Instruction A — Print the entries verbatim from the line with "свой комментарий." to the line with "تیم محتوای بتکارت", including both of those lines.

BEGIN Text provided

The Port argues that in any event its actions were excused because, at the bargaining table, the Union failed to respond to the Port's request that the Union cite legal authority to support its position. The Union did inform the Port that it would not bargain the legal liability issue because it was a nonmandatory subject of bargaining. That was sufficient. By insisting to impasse on a permissive subject of bargaining, the Port violated RCW 41.56.140(1) and (4).

 

REMEDY

 

Having found that the Port was engaged in unfair labor practices in violation of RCW 41.56.140(1) and (4), it must be ordered to cease and desist from violation of the Act and to take certain affirmative action designed to effectuate the policies of the Act.

 

The Port refused to bargain collectively with the Union as the exclusive representative of the employees by insisting as a condition to entering into an agreement, on a matter which is a non-mandatory subject for bargaining. The Port is therefore ordered to bargain with the Union and,

if an understanding is reached, embody such understanding in a signed agreement. So that those negotiations might proceed without further impediment, the Port is also ordered to cease and desist from insisting on a legal liability clause.

 

FINDINGS OF FACT

 

1. The Port of Ilwaco is a port district within the meaning of RCW 53.18.010, and is a public employer within the meaning of RCW 41.56.030(1).

 

2. International Longshoremen's and Warehousemen's Union Local 50, is an employee organization within the meaning of RCW 53.18.010 and is a bargaining representative within the meaning of RCW 41.56.030(3) .

 

3. In May and June of 1980, the Port and the Union were engaged in collective bargaining for a labor agreement.

END Text provided

Instruction B —
Answer these questions about the labor decision excerpt:
(i) Which provision and subsections does the excerpt say the Port violated?
(ii) In which months and year were the Port and the Union engaged in collective bargaining?
(iii) What kind of clause is the Port ordered to stop insisting on?

BEGIN Raw data

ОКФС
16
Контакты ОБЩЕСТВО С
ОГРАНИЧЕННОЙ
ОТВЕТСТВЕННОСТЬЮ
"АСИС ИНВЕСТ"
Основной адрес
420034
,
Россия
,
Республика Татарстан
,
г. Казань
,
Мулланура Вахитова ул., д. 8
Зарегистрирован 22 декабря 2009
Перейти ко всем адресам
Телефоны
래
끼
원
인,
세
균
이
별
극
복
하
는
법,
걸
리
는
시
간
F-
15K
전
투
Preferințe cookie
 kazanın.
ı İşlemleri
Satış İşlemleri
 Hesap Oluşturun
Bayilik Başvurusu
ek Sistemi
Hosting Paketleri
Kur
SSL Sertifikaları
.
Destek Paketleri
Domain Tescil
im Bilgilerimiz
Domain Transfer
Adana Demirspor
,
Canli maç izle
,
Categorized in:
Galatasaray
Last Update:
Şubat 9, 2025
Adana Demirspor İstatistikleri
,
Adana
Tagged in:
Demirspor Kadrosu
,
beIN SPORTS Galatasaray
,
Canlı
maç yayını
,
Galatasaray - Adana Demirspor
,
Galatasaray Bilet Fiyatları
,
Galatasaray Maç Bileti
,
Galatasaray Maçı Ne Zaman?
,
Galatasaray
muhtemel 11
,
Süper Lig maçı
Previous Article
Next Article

END Raw data
BEGIN Raw data

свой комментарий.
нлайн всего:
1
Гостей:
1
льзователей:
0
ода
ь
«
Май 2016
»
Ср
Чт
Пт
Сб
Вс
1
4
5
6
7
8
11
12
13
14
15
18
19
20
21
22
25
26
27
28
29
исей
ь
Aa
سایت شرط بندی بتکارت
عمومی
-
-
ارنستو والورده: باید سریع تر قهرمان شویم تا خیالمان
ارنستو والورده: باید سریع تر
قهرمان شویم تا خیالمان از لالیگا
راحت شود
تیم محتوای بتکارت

END Raw data
BEGIN Raw data

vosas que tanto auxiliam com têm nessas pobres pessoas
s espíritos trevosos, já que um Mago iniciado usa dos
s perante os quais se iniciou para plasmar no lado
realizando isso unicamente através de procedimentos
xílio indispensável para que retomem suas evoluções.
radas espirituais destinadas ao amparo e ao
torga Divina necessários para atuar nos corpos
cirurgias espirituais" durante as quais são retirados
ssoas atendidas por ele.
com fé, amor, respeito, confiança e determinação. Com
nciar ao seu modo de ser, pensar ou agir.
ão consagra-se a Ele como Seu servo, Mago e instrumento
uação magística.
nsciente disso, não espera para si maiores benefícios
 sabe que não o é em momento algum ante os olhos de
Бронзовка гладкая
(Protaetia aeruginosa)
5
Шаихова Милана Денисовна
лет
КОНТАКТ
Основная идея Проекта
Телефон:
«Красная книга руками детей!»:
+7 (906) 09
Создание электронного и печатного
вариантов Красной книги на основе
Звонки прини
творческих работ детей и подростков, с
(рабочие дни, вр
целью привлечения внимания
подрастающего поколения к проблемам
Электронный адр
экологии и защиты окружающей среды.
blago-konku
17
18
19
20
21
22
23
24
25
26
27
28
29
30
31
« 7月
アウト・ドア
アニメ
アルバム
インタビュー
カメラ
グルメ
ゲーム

END Raw data

Expected answer A —
свой комментарий.
нлайн всего:
1
Гостей:
1
льзователей:
0
ода
ь
«
Май 2016
»
Ср
Чт
Пт
Сб
Вс
1
4
5
6
7
8
11
12
13
14
15
18
19
20
21
22
25
26
27
28
29
исей
ь
Aa
سایت شرط بندی بتکارت
عمومی
-
-
ارنستو والورده: باید سریع تر قهرمان شویم تا خیالمان
ارنستو والورده: باید سریع تر
قهرمان شویم تا خیالمان از لالیگا
راحت شود
تیم محتوای بتکارت

Expected answer B —
(i) RCW 41.56.140(1) and (4)
(ii) May and June of 1980
(iii) A legal liability clause